相手が大人であれ、子どもであれ「表面的に見える行動に目を向けるのではなく、その行動は何を求めて(目的)その行動に至ったのか?」を考えることができるようになっていき、今では習慣化してきました。
自分の満たしたい願望を満たすために「その時に考えられる最善のことをする。」その行動が周りからみたらどんなに間違っていると見えたとしても、それを理解することは、相手との良い人間関係を築くためにはとても大切なことです。
その子が言いたいことをうまく表現できなかったり、より良い願望の満たした方がわからない時、私達にできることは、「現れた言動に振り回されず、本当はどうしたいのか?」に耳を傾け、その子がよりよい人間関係を築けるように、願望を満たすための方法を一緒に考える手伝いをしていくことが必要だと思います。
そのために、保護者さんとの面談を大切にし、双方の期待することの理解やすり合わせ(期待の調整)と、お互いの協力体制を築く努力をしています。
そしてなにより私の立ち位置として大切だと感じることは、家庭と学校以外の社会で(いまでは残念なことに、ご近所コミュニテイがあまりアクティブではないように思いますが)"他人である大人"と安心して話せる環境であり続けたいということです。
塾を始めた当初は、子どもたちの考えていることがわからず、どう関わったらよいのかずいぶん考え込んだ私でしたが、「わかりたい!あきらめない。」と思い、子どもたちとの関わり方を探し続けてきた中で知った心理学は、今では人と関わる時の私の指針となっています。
「この人は本当は何を望んでいるいるのか?」を考えることで、相手の言動に左右されて気分が落ち込んだり、腹を立てたりすることがほとんどなくり、自分の生き方が楽になってきていると感じます。

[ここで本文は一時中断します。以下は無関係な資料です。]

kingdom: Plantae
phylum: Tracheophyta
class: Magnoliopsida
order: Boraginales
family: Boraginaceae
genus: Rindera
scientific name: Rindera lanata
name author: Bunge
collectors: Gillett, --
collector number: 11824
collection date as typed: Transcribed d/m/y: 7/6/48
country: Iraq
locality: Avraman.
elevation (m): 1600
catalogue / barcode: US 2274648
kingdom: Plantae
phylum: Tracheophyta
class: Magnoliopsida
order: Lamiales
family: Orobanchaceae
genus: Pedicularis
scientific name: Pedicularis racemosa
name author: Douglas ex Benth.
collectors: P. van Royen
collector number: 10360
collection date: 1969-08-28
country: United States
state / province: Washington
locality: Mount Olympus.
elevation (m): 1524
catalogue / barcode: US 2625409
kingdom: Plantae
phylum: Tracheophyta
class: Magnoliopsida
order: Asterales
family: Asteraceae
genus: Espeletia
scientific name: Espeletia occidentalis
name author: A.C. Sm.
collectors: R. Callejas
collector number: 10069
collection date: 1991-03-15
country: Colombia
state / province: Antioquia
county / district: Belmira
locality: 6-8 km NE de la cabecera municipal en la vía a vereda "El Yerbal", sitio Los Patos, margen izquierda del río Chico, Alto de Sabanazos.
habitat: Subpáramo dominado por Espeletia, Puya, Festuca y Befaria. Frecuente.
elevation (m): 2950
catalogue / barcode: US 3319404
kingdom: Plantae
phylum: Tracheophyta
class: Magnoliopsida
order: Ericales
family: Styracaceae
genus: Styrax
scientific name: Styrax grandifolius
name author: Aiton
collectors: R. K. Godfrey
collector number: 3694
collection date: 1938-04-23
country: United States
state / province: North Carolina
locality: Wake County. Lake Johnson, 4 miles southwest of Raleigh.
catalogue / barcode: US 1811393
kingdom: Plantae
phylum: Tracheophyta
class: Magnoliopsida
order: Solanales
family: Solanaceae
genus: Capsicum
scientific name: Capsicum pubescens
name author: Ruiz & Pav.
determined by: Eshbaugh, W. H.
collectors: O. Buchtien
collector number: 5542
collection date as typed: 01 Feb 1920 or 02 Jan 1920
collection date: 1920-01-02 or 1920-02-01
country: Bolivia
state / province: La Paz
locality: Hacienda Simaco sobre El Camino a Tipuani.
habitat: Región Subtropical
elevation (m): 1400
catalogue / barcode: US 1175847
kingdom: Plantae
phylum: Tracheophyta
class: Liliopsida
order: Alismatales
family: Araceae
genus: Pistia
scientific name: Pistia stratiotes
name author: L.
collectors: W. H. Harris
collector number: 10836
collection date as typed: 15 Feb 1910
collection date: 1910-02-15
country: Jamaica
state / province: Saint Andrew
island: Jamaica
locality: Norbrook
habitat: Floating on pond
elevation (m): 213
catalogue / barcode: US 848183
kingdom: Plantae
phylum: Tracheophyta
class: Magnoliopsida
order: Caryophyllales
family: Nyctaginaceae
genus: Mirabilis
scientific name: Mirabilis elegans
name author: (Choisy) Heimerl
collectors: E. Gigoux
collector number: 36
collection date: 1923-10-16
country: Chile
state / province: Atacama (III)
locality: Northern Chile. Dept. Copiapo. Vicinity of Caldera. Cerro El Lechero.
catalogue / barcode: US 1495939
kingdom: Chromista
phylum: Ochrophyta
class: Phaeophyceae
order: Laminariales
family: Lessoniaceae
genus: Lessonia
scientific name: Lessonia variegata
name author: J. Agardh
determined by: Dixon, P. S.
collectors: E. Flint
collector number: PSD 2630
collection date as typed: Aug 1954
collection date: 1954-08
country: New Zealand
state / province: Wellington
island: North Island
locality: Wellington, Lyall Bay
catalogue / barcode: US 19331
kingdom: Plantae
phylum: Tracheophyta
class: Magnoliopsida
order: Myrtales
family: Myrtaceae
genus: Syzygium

30年学び続けてきて徐々に、「選択理論で生きる・・・自分は本当はどうなりたいのか?相手とどんな人間関係を築きたいのか?」それを基に自分の行動を選び、そんな生き方、考え方が身についてきたと感じます。
さて、最後にタイトルの「愛が欲しい!」と叫んだ男の子についてです。
男の子数名のクラスで、おしゃべりが止まらない、時に思ったことがすぐに口から出てしまう男の子がクラスのお友達から「愛に飢えているんじゃないの?」と問われ「愛が欲しい!お母さんとも仲良くしたいのに、一方的に怒られる!」と叫んだことがありました。
愛されたい、構ってもらいたいのに上手く表現できないので、友達にもお母さんにも過剰に絡んでしまうのでしょう。お母さんも面談の際には「私も過剰に反応してしまう。」と仰っていました。
愛に飢えているのでは?と見抜いた友達も素晴らしいなと思いましたが、友達のその言葉によって彼も自分が本当に手にしたいものに気がついたのでしょう。それもすごい!
これからどのように行動を選んでいくのか(今までとは違う行動を)また、「今から取ろうとしているその行動は、相手との関係を近づけるのか、遠ざけてしまうのか?」それらを彼が学ぶ手伝いをしていきたいと思います。